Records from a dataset
□ □ □ □ □ □ □

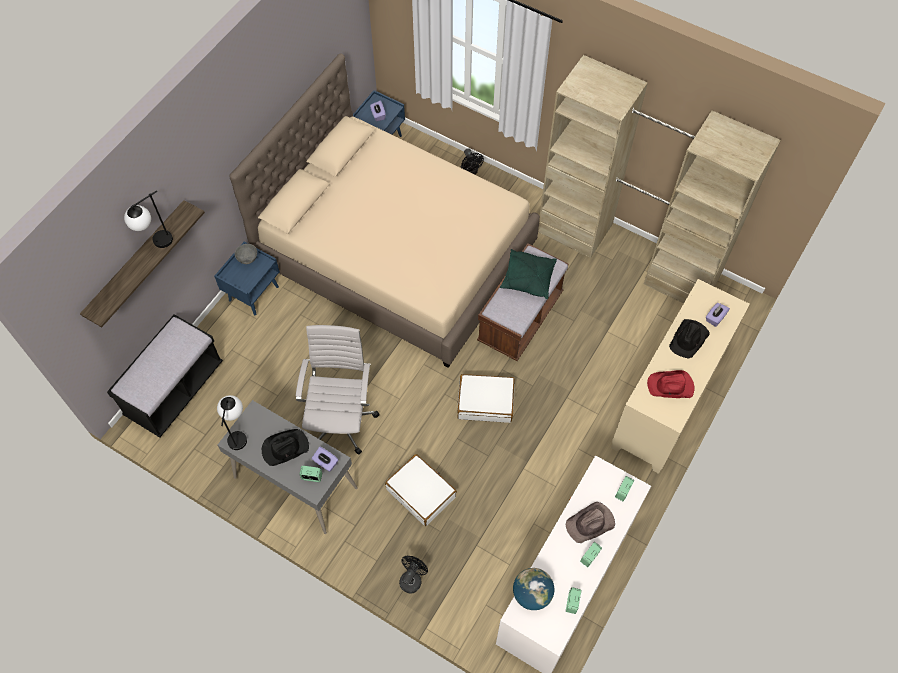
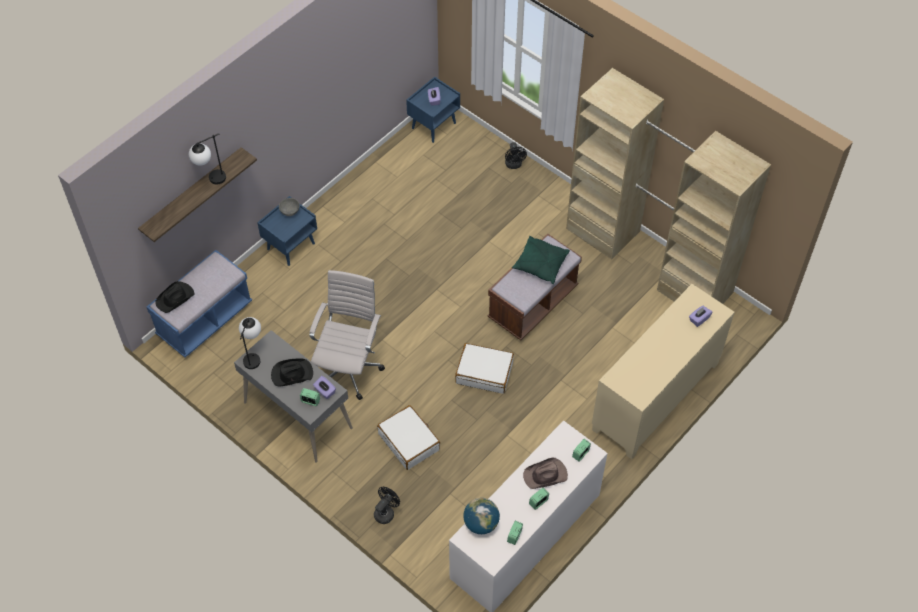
camera: 10 degrees right, 5 degrees down
black bench [107,314,223,437] -> blue bench [147,250,252,358]
beige bed [230,54,540,368] -> none
red hat [647,370,694,398] -> none
black hat [669,319,710,358] -> black hat moved to [155,281,195,313]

□ □ □ □ □ □ □

Write the records out again exactly; none of the pictures belong in the copy.

camera: 10 degrees right, 5 degrees down
black bench [107,314,223,437] -> blue bench [147,250,252,358]
beige bed [230,54,540,368] -> none
red hat [647,370,694,398] -> none
black hat [669,319,710,358] -> black hat moved to [155,281,195,313]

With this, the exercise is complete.